The Rough Riders were hard hit by disease, but not harder than the other regiments in the Army. Every one of their officers, except the Colonel and another, had yellow fever, and at one time more than half of the regiment was sick. A terrible depression weighed them down. They almost despaired, not only of being relieved, but of living. To face the entire Spanish Army would have been a great joy, compared with this sinking, melting away, against the invisible fever.

The Administration at Washington, however, although it knew the condition of the Army in Cuba, seemed indifferent rather than anxious, and talked about moving the troops into the interior, to the high ground round San Luis. Thereupon, Roosevelt wrote to General Shafter, his commanding officer:

To keep us here, in the opinion of every officer commanding a division or a brigade, will simply involve the destruction of thousands. There is no possible reason for not shipping practically the entire command North at once ….

All of us are certain, as soon as the authorities at Washington fully appreciate the conditions of the army, to be sent home.
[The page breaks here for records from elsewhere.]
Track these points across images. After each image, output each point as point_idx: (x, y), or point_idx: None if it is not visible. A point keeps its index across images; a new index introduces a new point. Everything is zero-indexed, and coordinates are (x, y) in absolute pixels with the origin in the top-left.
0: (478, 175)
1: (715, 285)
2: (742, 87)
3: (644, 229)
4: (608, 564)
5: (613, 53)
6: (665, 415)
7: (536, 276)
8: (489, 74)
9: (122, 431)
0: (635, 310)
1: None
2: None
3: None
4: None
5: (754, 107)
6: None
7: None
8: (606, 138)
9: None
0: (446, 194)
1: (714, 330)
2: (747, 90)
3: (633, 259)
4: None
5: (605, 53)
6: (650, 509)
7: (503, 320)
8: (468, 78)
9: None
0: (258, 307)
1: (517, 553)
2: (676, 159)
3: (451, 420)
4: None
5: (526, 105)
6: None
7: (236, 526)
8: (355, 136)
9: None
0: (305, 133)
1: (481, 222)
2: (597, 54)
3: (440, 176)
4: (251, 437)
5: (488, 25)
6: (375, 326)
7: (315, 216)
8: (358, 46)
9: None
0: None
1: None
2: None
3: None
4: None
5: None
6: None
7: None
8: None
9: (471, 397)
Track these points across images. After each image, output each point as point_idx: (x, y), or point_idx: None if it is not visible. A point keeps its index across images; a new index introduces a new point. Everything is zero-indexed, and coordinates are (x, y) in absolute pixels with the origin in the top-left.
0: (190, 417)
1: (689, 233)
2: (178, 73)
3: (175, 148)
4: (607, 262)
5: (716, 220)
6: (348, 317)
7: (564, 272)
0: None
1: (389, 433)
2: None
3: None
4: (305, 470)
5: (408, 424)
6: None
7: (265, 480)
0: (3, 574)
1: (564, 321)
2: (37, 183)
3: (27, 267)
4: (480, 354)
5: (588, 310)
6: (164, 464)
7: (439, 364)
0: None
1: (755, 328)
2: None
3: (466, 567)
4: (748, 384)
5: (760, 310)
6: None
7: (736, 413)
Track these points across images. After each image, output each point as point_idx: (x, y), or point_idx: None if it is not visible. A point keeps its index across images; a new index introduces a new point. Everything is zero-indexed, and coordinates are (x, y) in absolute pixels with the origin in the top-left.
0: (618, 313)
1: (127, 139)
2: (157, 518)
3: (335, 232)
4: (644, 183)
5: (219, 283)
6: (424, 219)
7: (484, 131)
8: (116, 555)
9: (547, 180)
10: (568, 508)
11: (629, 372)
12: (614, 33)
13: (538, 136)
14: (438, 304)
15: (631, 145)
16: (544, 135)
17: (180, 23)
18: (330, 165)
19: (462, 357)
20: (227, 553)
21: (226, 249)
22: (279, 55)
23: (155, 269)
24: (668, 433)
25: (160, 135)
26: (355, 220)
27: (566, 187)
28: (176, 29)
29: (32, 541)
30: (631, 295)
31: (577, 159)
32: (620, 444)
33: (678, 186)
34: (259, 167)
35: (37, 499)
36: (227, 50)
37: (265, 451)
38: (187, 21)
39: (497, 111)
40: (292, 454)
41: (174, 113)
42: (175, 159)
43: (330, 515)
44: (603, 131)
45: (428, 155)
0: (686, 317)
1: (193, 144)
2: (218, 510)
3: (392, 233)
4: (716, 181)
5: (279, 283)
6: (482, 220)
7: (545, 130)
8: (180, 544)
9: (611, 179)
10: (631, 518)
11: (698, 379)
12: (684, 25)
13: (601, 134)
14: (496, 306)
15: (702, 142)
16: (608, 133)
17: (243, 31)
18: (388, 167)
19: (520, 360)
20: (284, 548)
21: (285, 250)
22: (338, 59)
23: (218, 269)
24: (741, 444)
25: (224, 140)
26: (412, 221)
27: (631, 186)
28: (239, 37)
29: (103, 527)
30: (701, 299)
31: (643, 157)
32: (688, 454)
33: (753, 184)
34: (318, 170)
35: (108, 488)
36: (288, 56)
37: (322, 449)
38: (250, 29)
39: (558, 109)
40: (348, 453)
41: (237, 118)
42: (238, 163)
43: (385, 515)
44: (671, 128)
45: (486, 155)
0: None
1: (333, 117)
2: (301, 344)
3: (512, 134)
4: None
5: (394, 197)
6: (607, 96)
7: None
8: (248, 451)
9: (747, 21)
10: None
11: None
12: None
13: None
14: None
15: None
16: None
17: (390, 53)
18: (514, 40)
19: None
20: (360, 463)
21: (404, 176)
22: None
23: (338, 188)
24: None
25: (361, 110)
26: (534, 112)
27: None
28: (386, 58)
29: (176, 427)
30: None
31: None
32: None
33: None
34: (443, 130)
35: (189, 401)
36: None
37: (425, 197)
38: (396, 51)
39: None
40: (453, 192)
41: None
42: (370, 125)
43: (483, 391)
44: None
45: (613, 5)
If we are kept here it will in all human probability mean an appalling disaster, for the surgeons here estimate that over half the army, if kept here during the sickly season, will die.

This is not only terrible from the standpoint of the individual lives lost, but it means ruin from the standpoint of military efficiency of the flower of the American Army, for the great bulk of the regulars are here with you. The sick-list, large though it is, exceeding four thousand, affords but a faint index of the debilitation of the army. Not ten per cent are fit for active work.